Re: BUG: iPNPstring in f_printer USB gadget is reduced by two bytes

[Volodymyr Lisivka]

> On Tue, Nov 30, 2021 at 08:01:46PM +0200, Volodymyr Lisivka wrote:
> > Description:
> >
> > Printer USB gadget uses iPNPstring to communicate device name and
> > command language with host. Linux driver for printer gadget sends
> > GET_DEVICE_ID response packet without 2 last bytes, which may cause
> > trouble for the host driver.
> >
> > Steps to reproduce:
> >
> > Use Raspberry Pi, or an other device with USB OTG plug. Raspberry Pi 4
> > was used by issue author.
> > Configure plug to be in peripheral mode, e.g. by adding
> > dtoverlay=dwc2,dr_mode=peripheral to /boot/config.txt.
> > Connect OTG port to host and reboot Raspberry Pi.
> > Load g_printer module using command sudo modprobe g_printer.
> > Use command ./get-iPNPstring.pl /dev/usb/lp1 to get iPNPstring from
> > the device. (See get-iPNPstring.pl.gz ). As alternative, kernel usbmon
> > or WireShark can be used to capture raw USB packet for GET_DEVICE_ID
> > response.
> >
> > Expected result:
> >
> > It's expected to receive same string as defined in module:
> > iPNPstring='MFG:linux;MDL:g_printer;CLS:PRINTER;SN:1;'
> >
> > Actual result:
> >
> > iPNPstring='MFG:linux;MDL:g_printer;CLS:PRINTER;SN:'
> >
> > (Notice that last 2 chars are missing).
> >
> > Workarround:
> >
> > Just add two space to the end of printer gadget iPNPstring.
> >
> > Root cause:
> >
> > In drivers/usb/gadget/function/f_printer.c, length of iPNPstring is
> > used as length of the whole packet, without length of 2 byte size
> > field.
>
> If I understand correctly, the length should be inclusive of the two
> length bytes, but currently this driver encodes it exclusive.
>
> The USB printer class specification says:
>
> ... a device ID string that is compatible with IEEE 1284.  See
> IEEE 1284 for syntax and formatting information
>
> and goes on to specify that this includes the length in the first two
> bytes as big endian.
>
> I don't have access to IEEE 1284, but looking in drivers/parport/probe.c
> which implements the host side of IEEE 1284, we find
> parport_read_device_id() with the comment:
>
> /* Some devices wrongly send LE length, and some send it two
> * bytes short. Construct a sorted array of lengths to try. */
>
> and code that assumes the values are inclusive of the length bytes.
>
> So the patch below looks like it does the right thing to me, although it
> appears whitespace damaged and it may be clearer to introduce a separate
> variable for the string length compared to the value.

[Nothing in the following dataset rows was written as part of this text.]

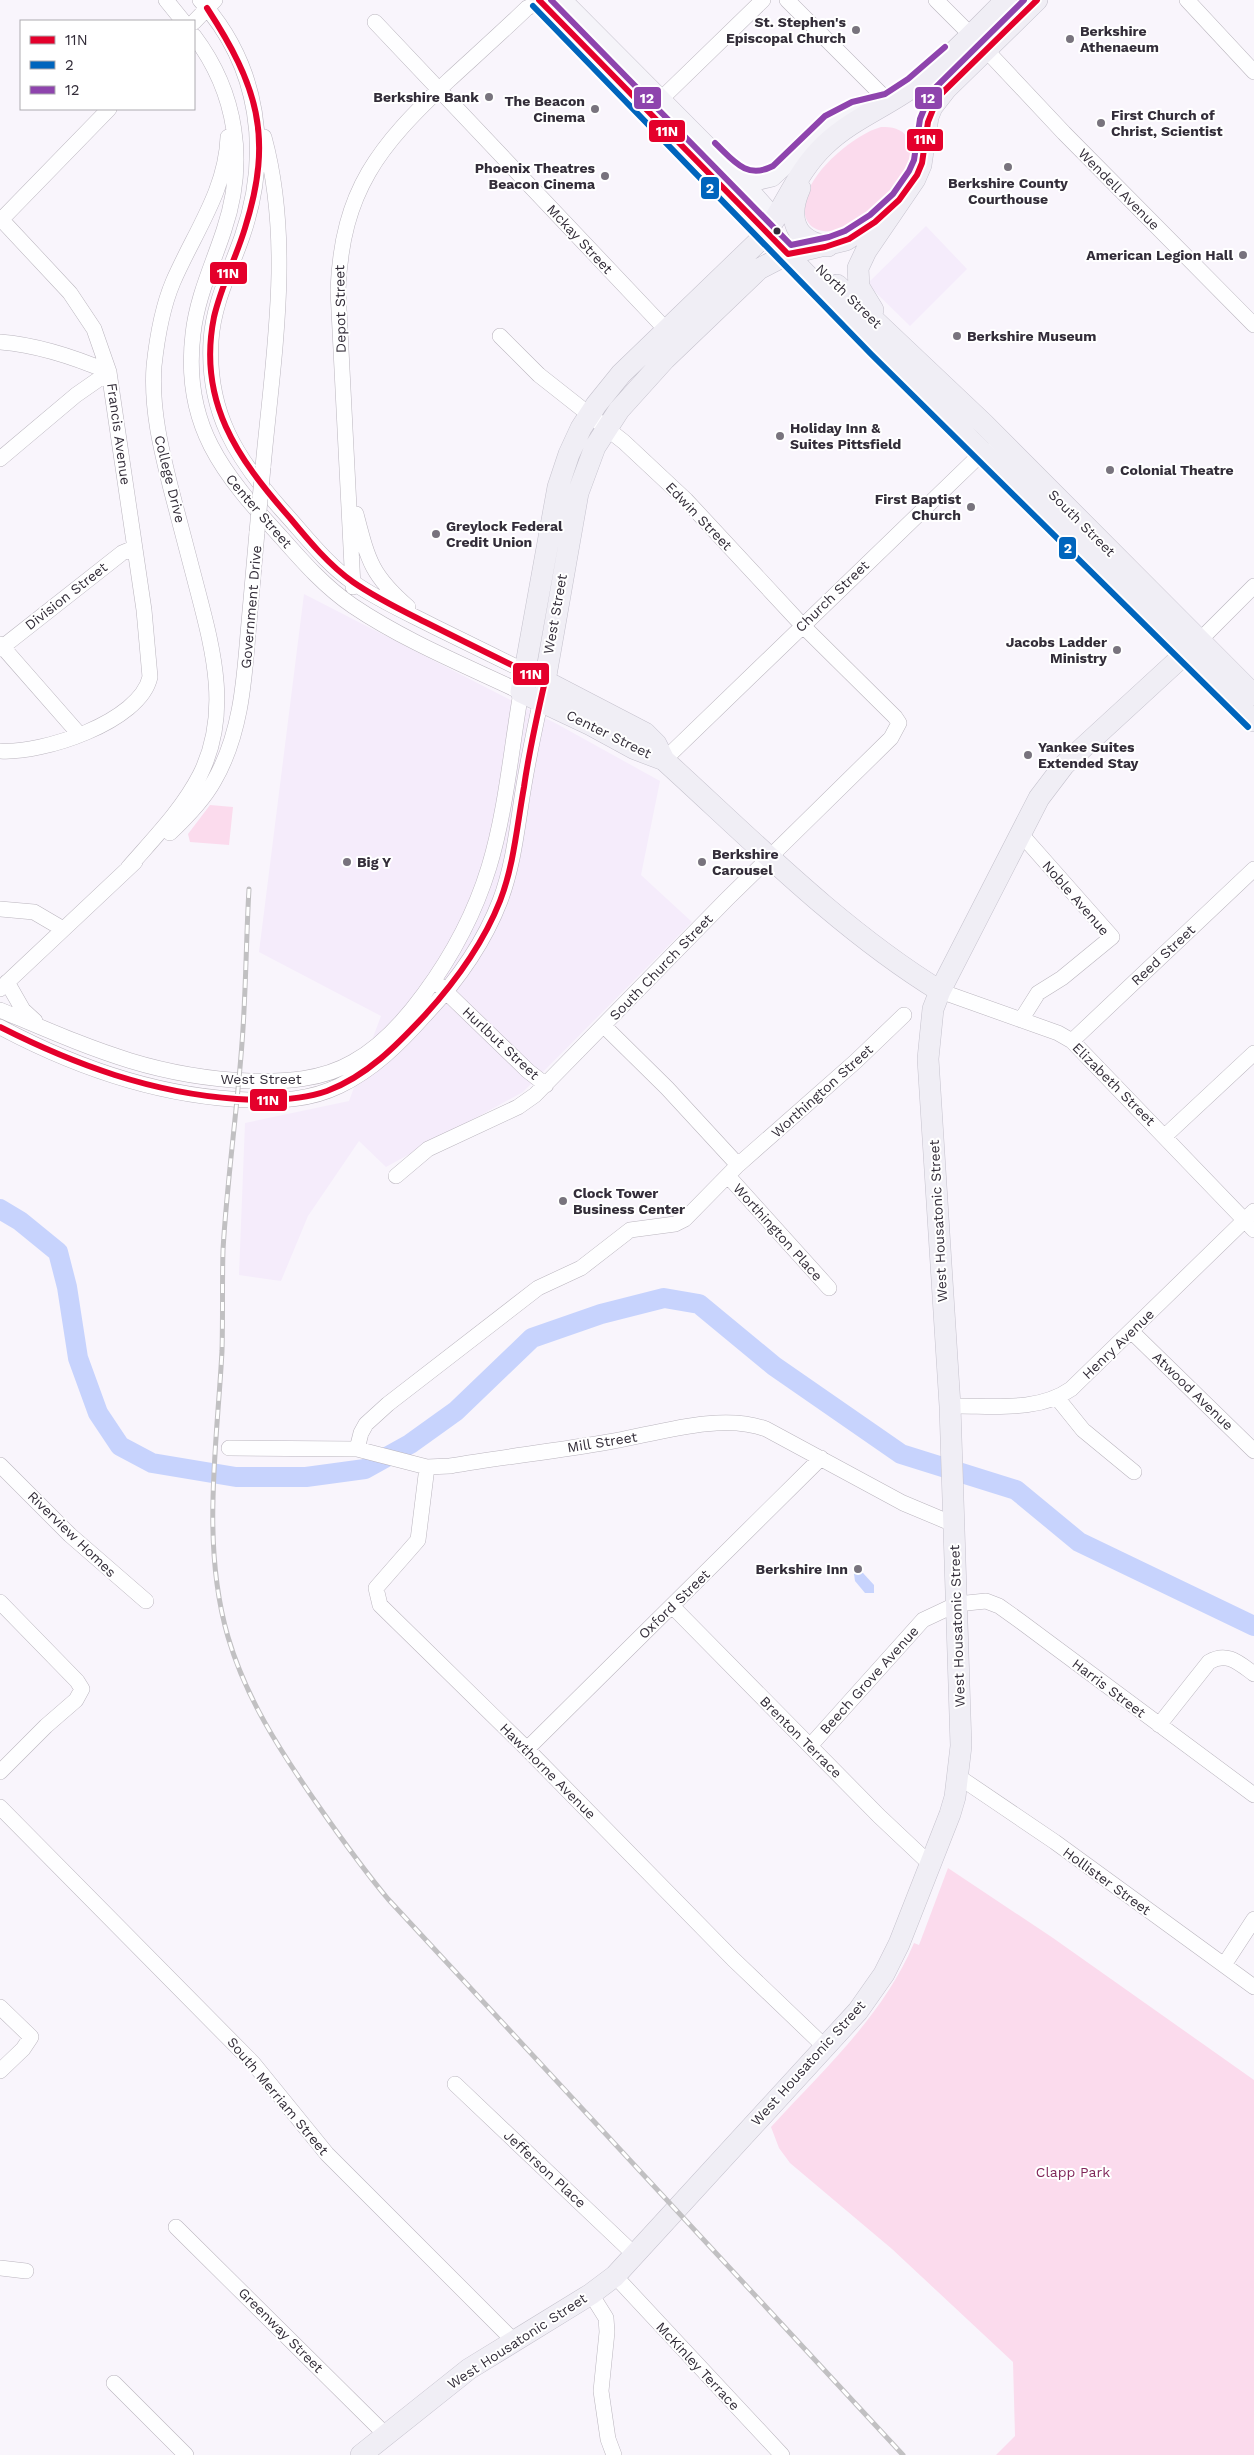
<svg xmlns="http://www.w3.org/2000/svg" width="1254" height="2455" font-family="'Work Sans',sans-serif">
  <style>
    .built { fill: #f5ecfb }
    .green { fill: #fbdbed }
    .water { fill: #c7d3fd }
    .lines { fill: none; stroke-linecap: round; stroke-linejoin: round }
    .river { stroke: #c7d3fd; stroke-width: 20 }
    .minor-casing { stroke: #bab5be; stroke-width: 16 }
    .major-casing { stroke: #c5c2cd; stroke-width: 20 }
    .highway-casing { stroke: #c5c2cd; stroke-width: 22 }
    .minor { stroke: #fefeff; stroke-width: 15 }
    .major { stroke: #f5f4f9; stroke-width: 19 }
    .highway { stroke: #f0eef5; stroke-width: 21 }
    .rail-casing { stroke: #c1c0c2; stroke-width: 5 }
    .rail { stroke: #fff; stroke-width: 3; stroke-dasharray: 9; stroke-linecap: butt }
    .minor-bridge-casing { stroke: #bab5be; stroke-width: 16; stroke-linecap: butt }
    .minor-bridge { stroke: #fefeff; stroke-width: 15 }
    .bus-1-casing { stroke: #fff; stroke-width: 10 }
    .bus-2-casing { stroke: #fff; stroke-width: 10 }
    .bus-3-casing { stroke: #fff; stroke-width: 10 }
    .bus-1 { stroke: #e4002b; stroke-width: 6 }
    .bus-2 { stroke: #0065bd; stroke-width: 6 }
    .bus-3 { stroke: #8e44ad; stroke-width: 6 }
    .poi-dot { fill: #78737d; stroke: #fff; stroke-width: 2 }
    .bus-dot { fill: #332d39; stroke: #fff; stroke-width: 2 }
    .labels { text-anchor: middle; stroke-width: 4; stroke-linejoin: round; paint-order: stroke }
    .poi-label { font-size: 14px; font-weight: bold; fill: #332d39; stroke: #fff; text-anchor: start }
    .street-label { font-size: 14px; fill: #332d39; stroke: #fff }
    .park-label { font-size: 14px; fill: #81275a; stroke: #fff }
    .line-badge { stroke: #fff; stroke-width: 2 }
    .badge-label { font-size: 14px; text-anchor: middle; font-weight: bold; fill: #fff }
  </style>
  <rect width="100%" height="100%" fill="#f9f5fc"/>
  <path class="built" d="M926 226 967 269 910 326 867 284Z
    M304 594 557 724 660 781 641 875 692 922 523 1092 386 1167 359 1141 308 1216 281 1281 239 1275 245 1123 349 1101 381 1016 259 952Z"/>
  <path class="green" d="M881 127C892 127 901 128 908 138 925 165 876 210 855 223 829 239 795 233 807 195 814 169 855 134 881 127Z
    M210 805 233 807 229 845 190 842 188 834Z
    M948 1868 1053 1938 1254 2080V2455H996L1015 2436 1013 2362 892 2249 790 2163 779 2148 771 2127C824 2069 883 2016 914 1943L919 1945Z"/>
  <path class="water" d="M857 1571 863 1573 874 1585V1593H865L855 1581 854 1574Z"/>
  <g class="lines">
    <path class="river" d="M0 1209 20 1221 58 1252 67 1287 78 1358 98 1413 120 1446 152 1463 236 1477H306L365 1469 410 1444 456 1411 532 1338 601 1314 664 1298 699 1304 774 1366 901 1454 1016 1490 1079 1542 1254 1626"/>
    <g class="minor-casing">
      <path id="minor" d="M166 0 183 21
        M787 0 889 102
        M936 0 971 35
        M1187 0 1254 72
        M194 22 215 0
        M375 22 673 337
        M986 50 1064 133 1254 325
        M660 100 763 0
        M0 218 70 293 94 329 109 372 144 610 150 677C140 722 42 754 0 751
        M0 221 109 109
        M0 342C38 345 74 357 109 372
        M0 459 76 395 109 372
        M263 467C273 358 293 244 264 137
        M356 514C368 560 371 575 408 607
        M353 587 338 290C342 190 379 146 448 81 474 57 501 33 527 8L543 0
        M1199 641 1254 586
        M0 644 79 734
        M0 649 122 553 134 548
        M664 760 983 452 991 451
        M170 833C186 818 203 801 214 781 240 736 244 685 248 634 251 600 254 566 257 532
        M1020 833 1112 937 1062 978 1038 993 1021 1020
        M128 868C154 838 182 810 200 775 230 715 214 653 198 592 189 558 180 523 171 489 161 449 151 408 154 366 157 338 162 308 173 282 194 233 226 191 228 137
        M0 909 34 912 63 929
        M7 982 23 1010 35 1021
        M439 985 528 1071 546 1085
        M0 989 135 862
        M940 991 1058 1033 1072 1041 1254 1230
        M0 1010C88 1047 152 1077 250 1081 285 1082 322 1080 353 1062 382 1046 405 1020 424 994 452 956 475 913 489 867 506 811 511 750 521 692 464 665 405 641 353 606 325 587 303 562 281 537 223 474 182 425 193 334 197 297 213 264 224 230 247 162 237 93 194 36
        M0 1027C77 1068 161 1097 249 1100 281 1101 310 1100 339 1086 373 1070 400 1043 425 1015 457 981 483 945 500 901 512 869 516 837 521 804 527 762 536 722 545 681 508 663 472 645 435 627 408 613 380 601 354 583 326 564 304 534 281 509 236 458 207 412 211 341 213 305 230 271 242 237 271 154 260 66 200 0
        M1072 1041 1254 869
        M1165 1136 1254 1053
        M738 1165 855 1062 904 1015
        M396 1176 428 1149 518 1107 535 1095 727 899 891 738 899 723 895 717 802 625 686 500 624 442 539 375 500 336
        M728 1176 829 1288
        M1131 1331 1254 1451
        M1058 1399 1083 1430 1134 1472
        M950 1406C990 1405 1037 1413 1071 1389L1254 1211
        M229 1448 357 1449 427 1467 450 1466C503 1457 556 1451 608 1442 656 1434 720 1412 766 1429L903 1503 953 1524
        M357 1449 361 1433 366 1424 388 1404 538 1288 581 1268 630 1230 675 1224 685 1219 738 1165 667 1088 604 1026
        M0 1465 70 1535 146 1601
        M427 1467 418 1540 376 1588 380 1605 527 1749 733 1959 825 2047
        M0 1602 77 1681 82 1689 76 1700 46 1726 0 1772
        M672 1606 879 1816 931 1865
        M1159 1725 1209 1662C1227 1651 1239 1663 1254 1674
        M810 1746 923 1620 957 1604 986 1601 999 1606 1020 1621 1254 1795
        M527 1749 821 1458
        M959 1777 1055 1842 1254 1987
        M0 1807 253 2063 327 2154 515 2342
        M1224 1965 1254 1919
        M0 2007 31 2037 23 2049 0 2071
        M455 2084 635 2255
        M176 2227 385 2434
        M0 2268 26 2271
        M615 2276 782 2455
        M591 2294 606 2318 607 2332 601 2391 608 2439 614 2455
        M114 2383 186 2455"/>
    </g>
    <g class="major-casing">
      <path id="major" d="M539 0 766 232
        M562 0 736 175 775 219
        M736 175 755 181 772 177 830 123 844 115 875 105"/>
    </g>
    <g class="highway-casing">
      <path id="highway" d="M800 188C787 217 794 242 828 246
        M906 191 880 218 846 240 788 254 759 269 665 359 619 410 595 447 578 493 545 681 645 733 656 744 664 760C752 840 839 929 940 991
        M780 247 877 348 1254 721
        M837 285 984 424 1254 695
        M873 310 859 287 858 268 866 251 915 179 921 165 928 117 932 107 946 89 1037 0
        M664 760 635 749 591 725 521 692 558 487 569 454 581 428 596 405 621 374 761 239C785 209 796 172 825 145 851 120 885 107 914 86 947 61 976 30 1006 0
        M361 2455 469 2369 591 2294 615 2276 858 2011 884 1974 899 1944 950 1814 955 1797 961 1746 950 1406 928 1059 933 1009 940 991 1039 798 1064 765 1199 641"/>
    </g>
    <use href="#minor" class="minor"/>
    <use href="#major" class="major"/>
    <use href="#highway" class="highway"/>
    <g class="rail-casing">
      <path id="rail" d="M249 889C246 940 246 992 242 1043 237 1112 227 1181 223 1250 222 1284 223 1317 222 1351 217 1446 201 1544 228 1637 246 1698 279 1749 315 1801 338 1834 362 1868 388 1899L903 2455"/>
    </g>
    <use href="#rail" class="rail"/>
    <g class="minor-bridge-casing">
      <path id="minor-bridge" d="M257 532 263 467"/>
    </g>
    <use href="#minor-bridge" class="minor-bridge"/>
    <g class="bus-1-casing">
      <path id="bus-1" d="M539 0 788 254 825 247 849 239 875 222 899 200 917 175 922 163 928 122 938 97 1037 0
        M0 1027C75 1065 152 1093 237 1099 267 1101 299 1101 327 1091 367 1076 397 1045 425 1015 456 981 483 944 500 901 514 865 517 825 524 787 529 751 537 716 545 681 505 662 465 642 425 622 401 610 376 598 353 582 329 565 309 541 290 518 237 458 197 401 214 317 221 286 236 258 245 228 274 136 257 85 207 8"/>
    </g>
    <g class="bus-2-casing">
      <path id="bus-2" d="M533 6 871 354 1248 727"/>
    </g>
    <g class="bus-3-casing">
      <path id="bus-3" d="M551 0 791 245 829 237 845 231 870 215 893 194 909 171 914 160 920 119 931 92 1024 0
        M715 143C733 160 746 180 773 166L825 116 852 102 885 94 908 79 945 47"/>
    </g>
    <use href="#bus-1" class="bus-1"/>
    <use href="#bus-2" class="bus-2"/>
    <use href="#bus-3" class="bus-3"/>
  </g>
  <g class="poi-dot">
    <circle cx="856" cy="30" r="5"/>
    <circle cx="1070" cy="39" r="5"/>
    <circle cx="489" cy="97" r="5"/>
    <circle cx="595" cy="109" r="5"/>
    <circle cx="1101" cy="123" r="5"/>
    <circle cx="1008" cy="167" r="5"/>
    <circle cx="605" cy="176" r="5"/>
    <circle cx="1243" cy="255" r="5"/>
    <circle cx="957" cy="336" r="5"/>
    <circle cx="780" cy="436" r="5"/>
    <circle cx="1110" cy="470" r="5"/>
    <circle cx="971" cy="507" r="5"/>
    <circle cx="436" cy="534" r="5"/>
    <circle cx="1117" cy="650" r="5"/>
    <circle cx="1028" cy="755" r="5"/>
    <circle cx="347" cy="862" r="5"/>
    <circle cx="702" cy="862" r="5"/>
    <circle cx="563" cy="1201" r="5"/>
    <circle cx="858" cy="1569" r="5"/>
  </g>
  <circle class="bus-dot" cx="777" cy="231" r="4.5"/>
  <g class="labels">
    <g class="poi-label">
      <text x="846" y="27" text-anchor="end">St. Stephen's<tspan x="846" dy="16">Episcopal Church</tspan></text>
      <text x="1080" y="36">Berkshire<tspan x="1080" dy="16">Athenaeum</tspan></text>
      <text x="479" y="102" text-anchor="end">Berkshire Bank</text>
      <text x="585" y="106" text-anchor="end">The Beacon<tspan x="585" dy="16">Cinema</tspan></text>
      <text x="1111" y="120">First Church of<tspan x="1111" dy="16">Christ, Scientist</tspan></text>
      <text x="595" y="173" text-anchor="end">Phoenix Theatres<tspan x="595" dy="16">Beacon Cinema</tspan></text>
      <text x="1008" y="188" text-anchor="middle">Berkshire County<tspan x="1008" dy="16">Courthouse</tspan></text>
      <text x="1233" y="260" text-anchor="end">American Legion Hall</text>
      <text x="967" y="341">Berkshire Museum</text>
      <text x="790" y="433">Holiday Inn &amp;<tspan x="790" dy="16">Suites Pittsfield</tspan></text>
      <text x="1120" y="475">Colonial Theatre</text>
      <text x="961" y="504" text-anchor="end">First Baptist<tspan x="961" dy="16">Church</tspan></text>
      <text x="446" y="531">Greylock Federal<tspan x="446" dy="16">Credit Union</tspan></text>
      <text x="1107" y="647" text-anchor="end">Jacobs Ladder<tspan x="1107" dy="16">Ministry</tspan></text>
      <text x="1038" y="752">Yankee Suites<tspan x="1038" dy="16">Extended Stay</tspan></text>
      <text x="712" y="859">Berkshire<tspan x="712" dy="16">Carousel</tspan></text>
      <text x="357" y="867">Big Y</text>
      <text x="573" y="1198">Clock Tower<tspan x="573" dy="16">Business Center</tspan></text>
      <text x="848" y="1574" text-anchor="end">Berkshire Inn</text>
    </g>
    <g class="street-label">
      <text transform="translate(1119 189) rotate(45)" y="5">Wendell Avenue</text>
      <text transform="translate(580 239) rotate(47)" y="5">Mckay Street</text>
      <text transform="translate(849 296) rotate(44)" y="5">North Street</text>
      <text transform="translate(340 309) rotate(-91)" y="5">Depot Street</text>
      <text transform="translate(119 434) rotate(82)" y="5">Francis Avenue</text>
      <text transform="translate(170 479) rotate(76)" y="5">College Drive</text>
      <text transform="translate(259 511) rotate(49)" y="5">Center Street</text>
      <text transform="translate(699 516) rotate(46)" y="5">Edwin Street</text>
      <text transform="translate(1082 523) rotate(45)" y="5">South Street</text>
      <text transform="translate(66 596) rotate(-38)" y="5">Division Street</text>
      <text transform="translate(832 596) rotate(-44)" y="5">Church Street</text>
      <text transform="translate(251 607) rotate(-85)" y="5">Government Drive</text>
      <text transform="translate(555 614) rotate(-80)" y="5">West Street</text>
      <text transform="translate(609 734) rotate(26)" y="5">Center Street</text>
      <text transform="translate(1076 898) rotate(49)" y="5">Noble Avenue</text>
      <text transform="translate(1163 955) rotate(-43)" y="5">Reed Street</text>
      <text transform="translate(661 967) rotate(-46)" y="5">South Church Street</text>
      <text transform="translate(501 1043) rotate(43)" y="5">Hurlbut Street</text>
      <text x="261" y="1084">West Street</text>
      <text transform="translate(1114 1084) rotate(45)" y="5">Elizabeth Street</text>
      <text transform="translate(822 1091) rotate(-42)" y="5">Worthington Street</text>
      <text transform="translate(938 1221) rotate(-93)" y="5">West Housatonic Street</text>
      <text transform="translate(778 1232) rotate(48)" y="5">Worthington Place</text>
      <text transform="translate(1118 1344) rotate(-44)" y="5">Henry Avenue</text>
      <text transform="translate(1193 1391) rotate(44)" y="5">Atwood Avenue</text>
      <text transform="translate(602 1442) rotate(-9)" y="5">Mill Street</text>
      <text transform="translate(72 1534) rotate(44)" y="5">Riverview Homes</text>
      <text transform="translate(674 1604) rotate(-44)" y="5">Oxford Street</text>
      <text transform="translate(957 1626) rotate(-92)" y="5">West Housatonic Street</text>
      <text transform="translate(869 1680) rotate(-48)" y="5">Beech Grove Avenue</text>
      <text transform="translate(1109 1688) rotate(37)" y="5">Harris Street</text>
      <text transform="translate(801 1737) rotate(45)" y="5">Brenton Terrace</text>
      <text transform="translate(548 1771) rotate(45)" y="5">Hawthorne Avenue</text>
      <text transform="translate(1107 1881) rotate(36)" y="5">Hollister Street</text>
      <text transform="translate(808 2063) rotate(-48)" y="5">West Housatonic Street</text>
      <text transform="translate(278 2096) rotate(50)" y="5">South Merriam Street</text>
      <text transform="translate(545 2169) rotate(43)" y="5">Jefferson Place</text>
      <text transform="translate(281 2330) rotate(45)" y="5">Greenway Street</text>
      <text transform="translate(517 2341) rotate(-33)" y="5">West Housatonic Street</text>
      <text transform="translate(698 2366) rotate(47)" y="5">McKinley Terrace</text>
    </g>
    <g class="park-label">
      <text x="1073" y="2177">Clapp Park</text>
    </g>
  </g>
  <g class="line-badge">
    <rect x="633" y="86" width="29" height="24" rx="5" fill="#8e44ad"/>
    <rect x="914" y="86" width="29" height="24" rx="5" fill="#8e44ad"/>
    <rect x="648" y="119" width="38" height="24" rx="5" fill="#e4002b"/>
    <rect x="906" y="128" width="38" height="24" rx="5" fill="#e4002b"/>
    <rect x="700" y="176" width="20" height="24" rx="5" fill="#0065bd"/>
    <rect x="209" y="261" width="39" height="24" rx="5" fill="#e4002b"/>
    <rect x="1058" y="536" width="19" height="24" rx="5" fill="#0065bd"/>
    <rect x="512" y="662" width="38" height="24" rx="5" fill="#e4002b"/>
    <rect x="249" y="1088" width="39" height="24" rx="5" fill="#e4002b"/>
  </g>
  <g class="badge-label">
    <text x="647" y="103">12</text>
    <text x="928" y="103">12</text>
    <text x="667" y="136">11N</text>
    <text x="925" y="144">11N</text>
    <text x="710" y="193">2</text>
    <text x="228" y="278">11N</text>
    <text x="1068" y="553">2</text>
    <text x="531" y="679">11N</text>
    <text x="268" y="1105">11N</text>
  </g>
  <rect x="20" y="20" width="175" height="90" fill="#ffffff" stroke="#adabb0"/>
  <rect x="30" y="36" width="25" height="8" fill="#e4002b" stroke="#adabb0"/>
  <text x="65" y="45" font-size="15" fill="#332d39">11N</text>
  <rect x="30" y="61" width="25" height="8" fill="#0065bd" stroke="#adabb0"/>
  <text x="65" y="70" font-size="15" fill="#332d39">2</text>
  <rect x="30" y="86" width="25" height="8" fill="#8e44ad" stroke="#adabb0"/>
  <text x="65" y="95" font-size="15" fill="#332d39">12</text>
</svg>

diff --git a/drivers/usb/gadget/function/f_printer.c
b/drivers/usb/gadget/function/f_printer.c
index 236ecc968..403faa05b 100644
--- a/drivers/usb/gadget/function/f_printer.c
+++ b/drivers/usb/gadget/function/f_printer.c
@@ -987,6 +987,7 @@ static int printer_func_setup(struct usb_function *f,
        u16                     wIndex = le16_to_cpu(ctrl->wIndex);
        u16                     wValue = le16_to_cpu(ctrl->wValue);
        u16                     wLength = le16_to_cpu(ctrl->wLength);
+       u16                     pnp_length;

        DBG(dev, "ctrl req%02x.%02x v%04x i%04x l%d\n",
                ctrl->bRequestType, ctrl->bRequest, wValue, wIndex, wLength);
@@ -1003,11 +1004,12 @@ static int printer_func_setup(struct usb_function *f,
                                value = 0;
                                break;
                        }
-                       value = strlen(dev->pnp_string);
+                       pnp_length = strlen(dev->pnp_string);
+                       value = pnp_length + 2;
                        buf[0] = (value >> 8) & 0xFF;
                        buf[1] = value & 0xFF;
-                       memcpy(buf + 2, dev->pnp_string, value);
-                       DBG(dev, "1284 PNP String: %x %s\n", value,
+                       memcpy(buf + 2, dev->pnp_string, pnp_length);
+                       DBG(dev, "1284 PNP String: %x %s\n", pnp_length,
                            dev->pnp_string);
                        break;



>
> Are you interested in working up a proper patch, as described in
> Documentation/process/submitting-patches.rst ?
>

No. It's my second patch in 15 years. If you have a proper procedure
for diffing/patching, then make corresponding targets in the top
Makefile, e.g. `make diff` or `make patch`.